Mr Stewart's book makes its first major break with the accepted view of events in its treatment of the famous Deraa incident --`a horrible masochistic experience, as EM. Forster called it. Anyone reading with Care Lawrence's own description of this happening in The Seven Pillars of Wisdom cannot fail to be impressed by the extraordinary voluptuousness of the writing at this point. Style and tone are both uncannily reminiscent of Corvo's Venice Letters — also 'confessions' in which one suspects there to be a strong element of fantasy. My own view has always been that the real-life event in Deraa was a far more perfunctory beatingup at the hands of Turkish soldiers, with no' sexual assault; and that Lawrence, being a masochist, then used the experience as the basis for what is, in effect, a literary wet-dream. But Mr Stewart goes further than this, producing evidence to show that it is extremely unlikely that Lawrence ever made his secret journey to Deraa at all and offering the alternative hypothesis (for lack of evidence it cannot be anything other than a hypothesis) that, instead, he voluntarily submitted to ritual `punishment' at the hands of Sherif Ali, the young and brutal Arab leader with whom he was then infatuated. Mr Stewart puts forward the additional theory — which I find totally convincing, that the mysterious `S.A.' of the dedicatory poem at the beginning of Seven Pillars of Wisdom, was not, as is usually supposed, the camel-boy who was Lawrence's companion during his years as an archaeologist and whom he even took back with him to Oxford, but this same Sharif Ali.

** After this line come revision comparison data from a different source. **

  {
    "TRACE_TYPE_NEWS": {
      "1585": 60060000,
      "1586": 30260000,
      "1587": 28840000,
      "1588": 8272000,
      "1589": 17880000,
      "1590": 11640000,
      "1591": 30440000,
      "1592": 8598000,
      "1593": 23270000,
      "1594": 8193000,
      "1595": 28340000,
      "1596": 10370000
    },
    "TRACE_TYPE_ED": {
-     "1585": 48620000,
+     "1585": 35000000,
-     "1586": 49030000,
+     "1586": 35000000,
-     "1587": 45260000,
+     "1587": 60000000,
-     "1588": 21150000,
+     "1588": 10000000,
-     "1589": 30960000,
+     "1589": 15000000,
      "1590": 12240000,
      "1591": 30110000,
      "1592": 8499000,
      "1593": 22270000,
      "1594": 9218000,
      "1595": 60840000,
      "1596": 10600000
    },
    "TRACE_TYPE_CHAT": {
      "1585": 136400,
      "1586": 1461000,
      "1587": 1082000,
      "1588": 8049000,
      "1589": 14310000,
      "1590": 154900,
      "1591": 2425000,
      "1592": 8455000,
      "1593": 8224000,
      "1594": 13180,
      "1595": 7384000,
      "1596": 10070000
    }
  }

In writing of Lawrence's later years, Mr Stewart claims that 'Lawrence unwisely attended flagellation parties in Chelsea conducted by an underworld figure known as Bluebeard'. Apparently he owes this information 'to one of the few students of Lawrence's life who have been given access to certain otherwise embargoed papers in the Bodleian Museum'. That someone as guilt-ridden and as secretive about his sexual proclivities as Lawrence should have taken part in public orgies seems to me impossible and I can only conclude that this anonymous informant must have been afflicted with Lawrence's own mythopoeia.

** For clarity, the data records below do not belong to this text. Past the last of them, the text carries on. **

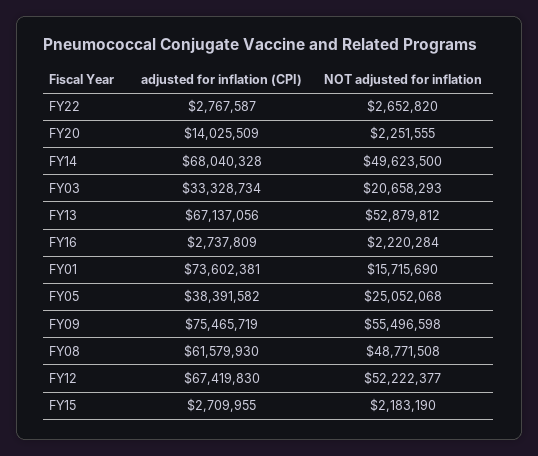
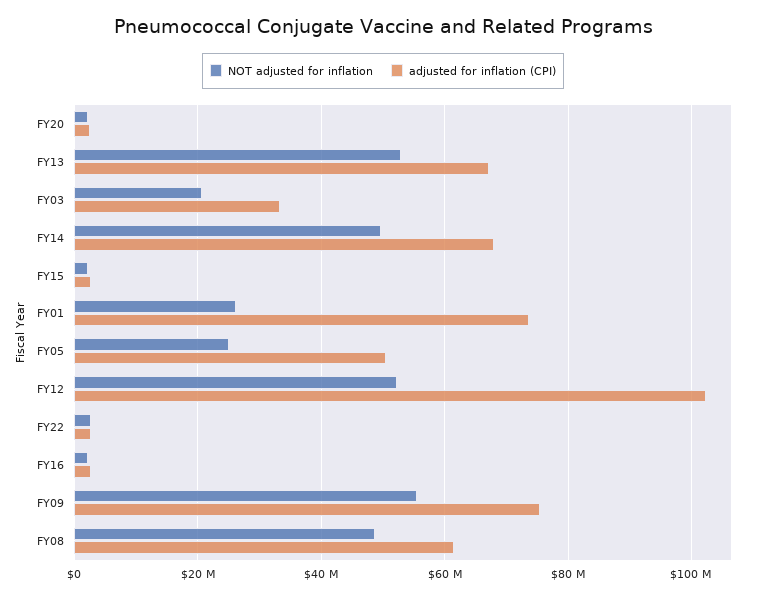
  {
    "adjusted for inflation (CPI)": {
      "FY22": 2767587,
-     "FY20": 14025509,
+     "FY20": 2000000,
      "FY14": 68040328,
      "FY03": 33328734,
      "FY13": 67137056,
      "FY16": 2737809,
      "FY01": 73602381,
-     "FY05": 38391582,
+     "FY05": 50000000,
      "FY09": 75465719,
      "FY08": 61579930,
-     "FY12": 67419830,
+     "FY12": 102000000,
      "FY15": 2709955
    },
    "NOT adjusted for inflation": {
      "FY22": 2652820,
      "FY20": 2251555,
      "FY14": 49623500,
      "FY03": 20658293,
      "FY13": 52879812,
      "FY16": 2220284,
-     "FY01": 15715690,
+     "FY01": 26000000,
      "FY05": 25052068,
      "FY09": 55496598,
      "FY08": 48771508,
      "FY12": 52222377,
      "FY15": 2183190
    }
  }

When writing of his subject's death, Mr Stewart's previously lucid narrative suddenly grows cloudy. He seems to be hinting that, because Lawrence was in danger of being recruited by Henry Williamson to the Mosleyite cause, his 'accident' on his motorcycle was in fact a murder — in which (if I have understood him aright) Lord Vansittart may have been in some way implicated. This suggestion I also find wholly incredible.

It was Richard Aldington (a writer overdue for the kind of' revaluation accorded to Ford Madox Ford) who first publicly revealed three important facts about Lawrence: his illegitimacy; his homosexuality; and his mythomania. When Andre Gide read Point Counter Point and saw in it the influence of his own Les Faux-Monnayeurs, he compared Aldous Huxley to a man who 'borrows' your pen and then, when accused of doing so, retorts, 'Certainly not! I woudn't dream of trying to write with anything so cheap and ,crude!' This is how most subsequent writers about Lawrence have treated Aldington. Mr Stewart is no exception. Though it is Aldington's Florence of Arabia view that he, in substance, also presents, the only epithets that he uses of that pioneering biography are 'debunking' and 'ungenerous'.

In the Lafcadio Hearn Museum in Matsue in Japan, one prominant showcase contains Hearn 's underwear. Confronted by the undignified spectacle of these ancient vests and pants, shrivelled like autumn leaves, 1 wished that they could be swept away on to some bonfire. I now wish that the pitiable details of Lawrence's sexual life or half-life could be consigned to a similar oblivion. Too much has been written about his algolagnia and it would be good to think that, with this exhaustive, brilliantly composed and vividly written study, we had come to the end. But the official life by Jeremy Wilson is still in preparation. It looks as if the perturbed spirit will still find no rest.